[Records from a plant collection]
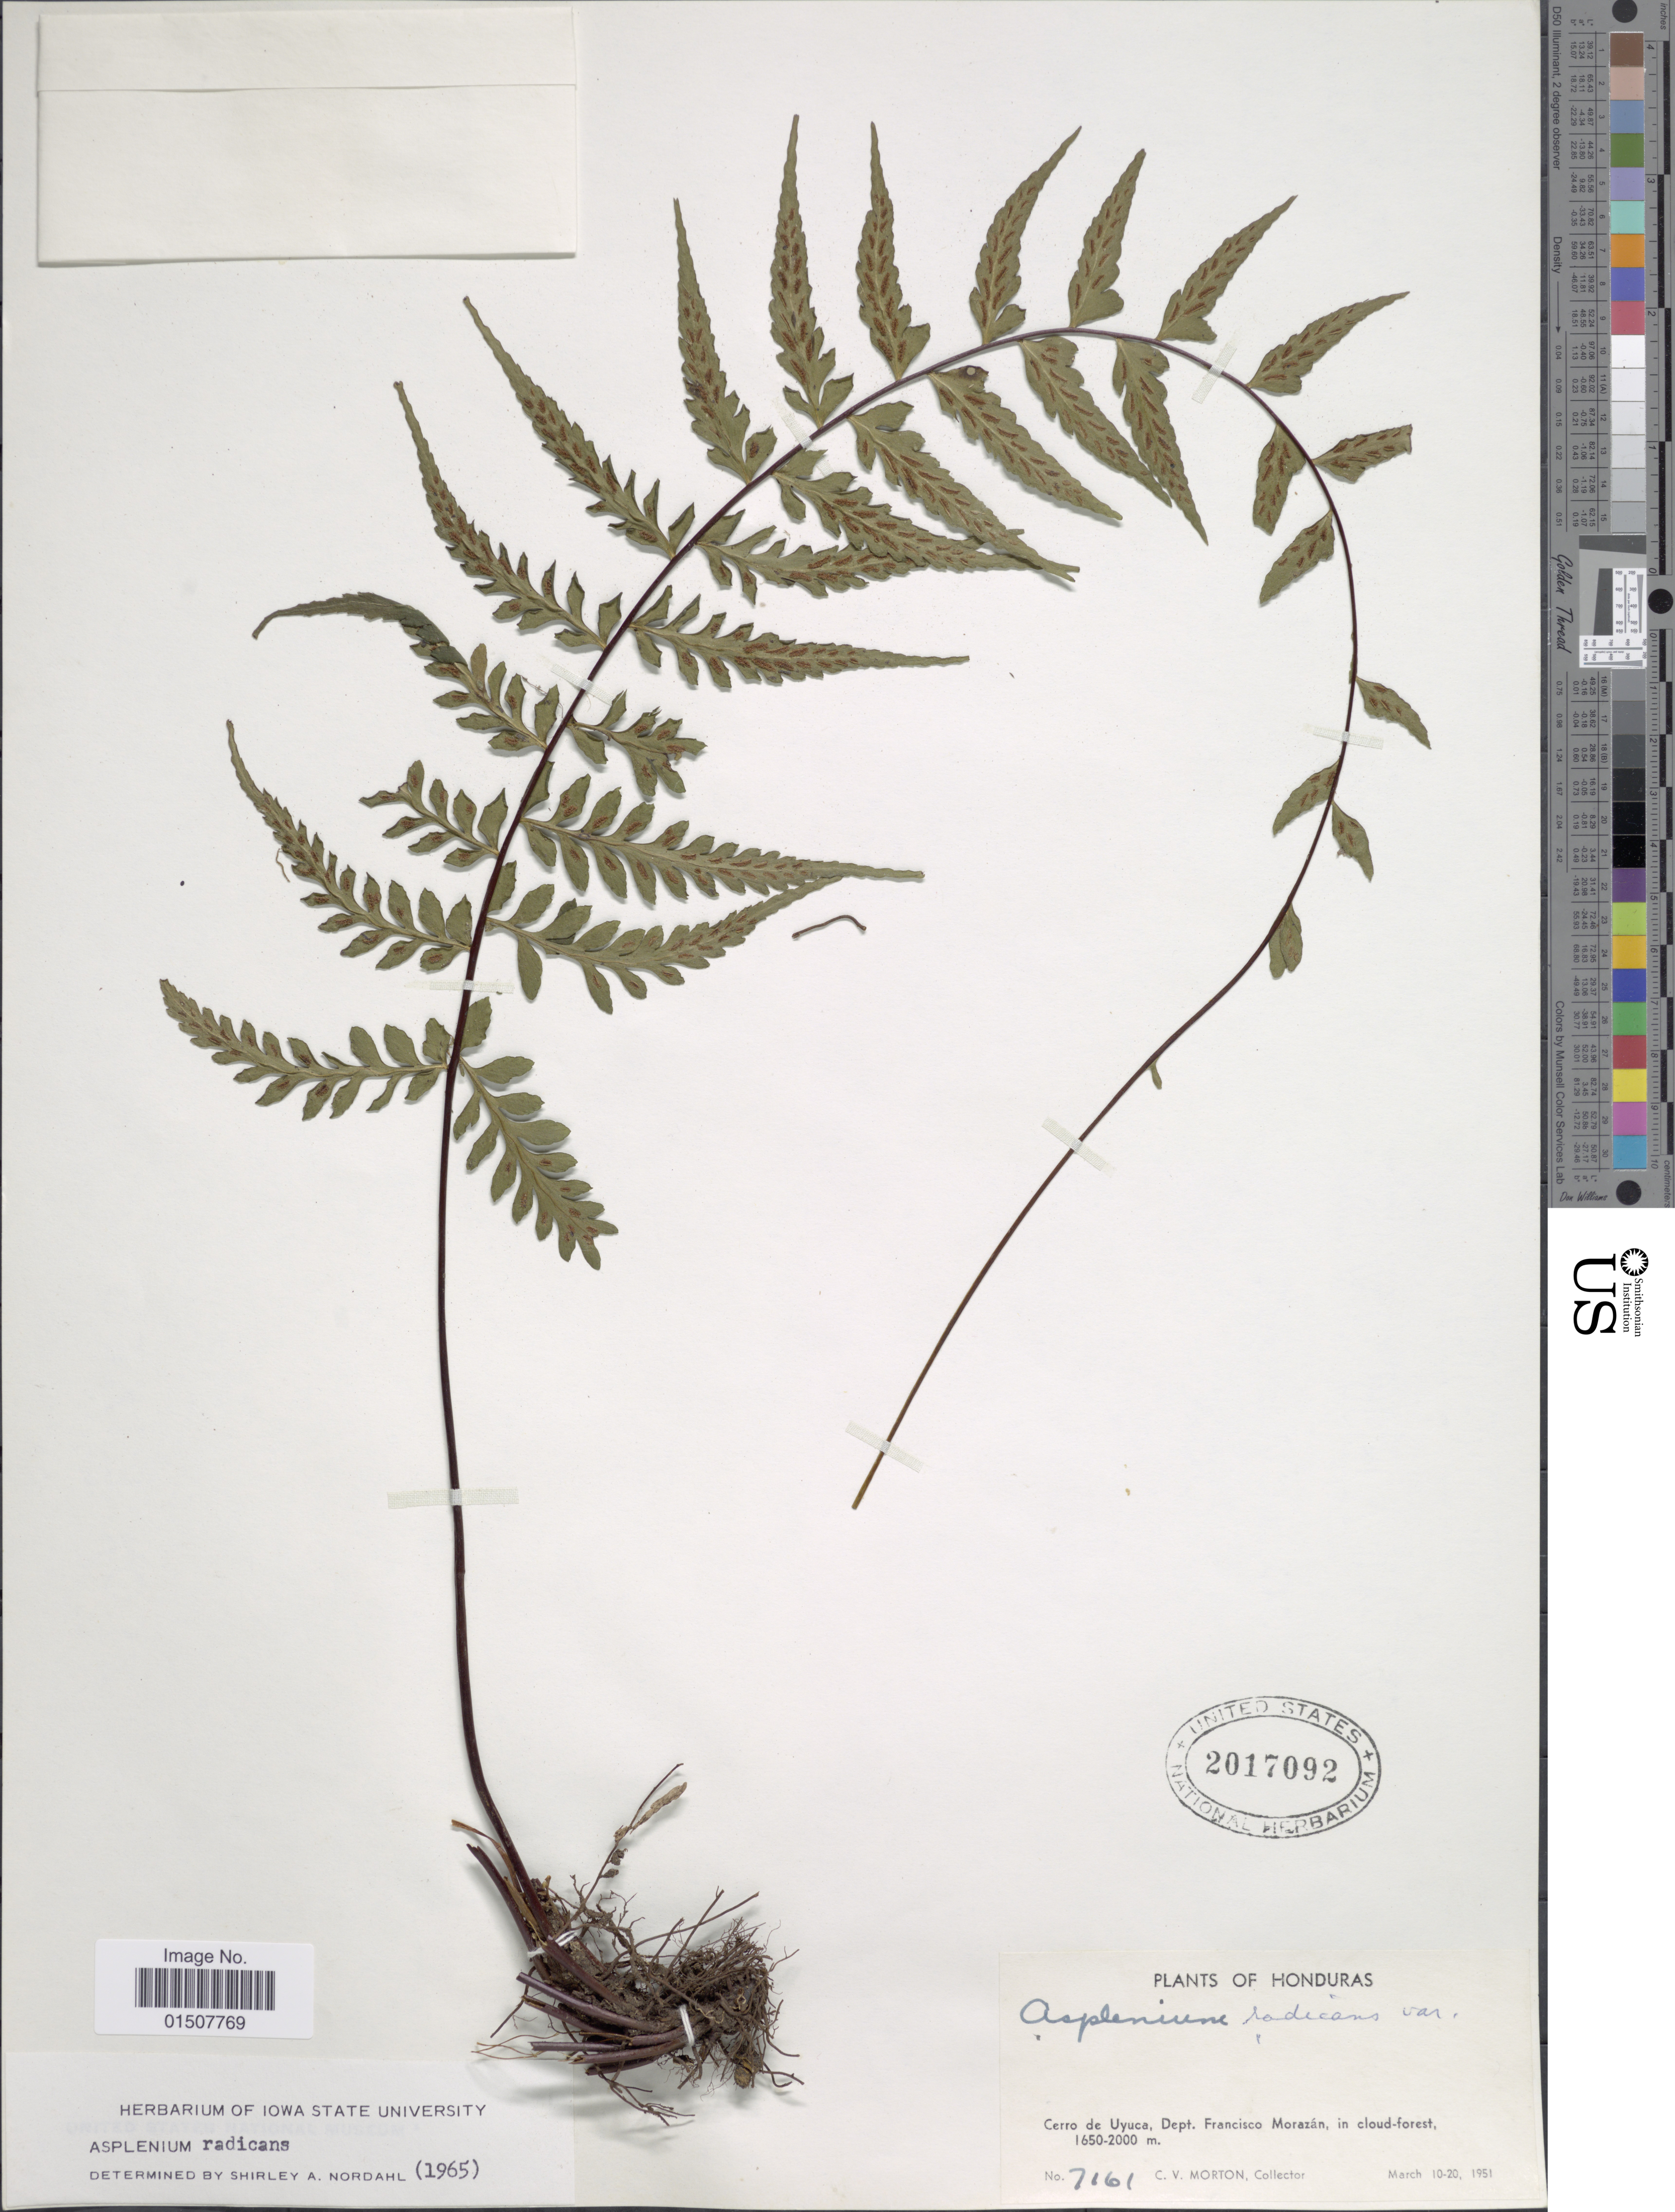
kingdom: Plantae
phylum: Tracheophyta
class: Polypodiopsida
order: Polypodiales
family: Aspleniaceae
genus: Asplenium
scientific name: Asplenium radicans var. radicans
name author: L.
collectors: C. V. Morton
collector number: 7161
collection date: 1951-03-10/1951-03-20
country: Honduras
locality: Cerro de Uyuca, Dept. Francisco Morazan, in cloud-forest.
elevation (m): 1650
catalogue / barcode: US 2017092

# WRITTEN TASK
Render the stretch from the line containing "collectors: C. V. Morton" through the end of the records as a Markdown table with the columns Row and Line. Number each row and omit blank lines.

# SOLUTION FOR THIS EXERCISE
| Row | Line |
|---|---|
| 1 | collectors: C. V. Morton |
| 2 | collector number: 7161 |
| 3 | collection date: 1951-03-10/1951-03-20 |
| 4 | country: Honduras |
| 5 | locality: Cerro de Uyuca, Dept. Francisco Morazan, in cloud-forest. |
| 6 | elevation (m): 1650 |
| 7 | catalogue / barcode: US 2017092 |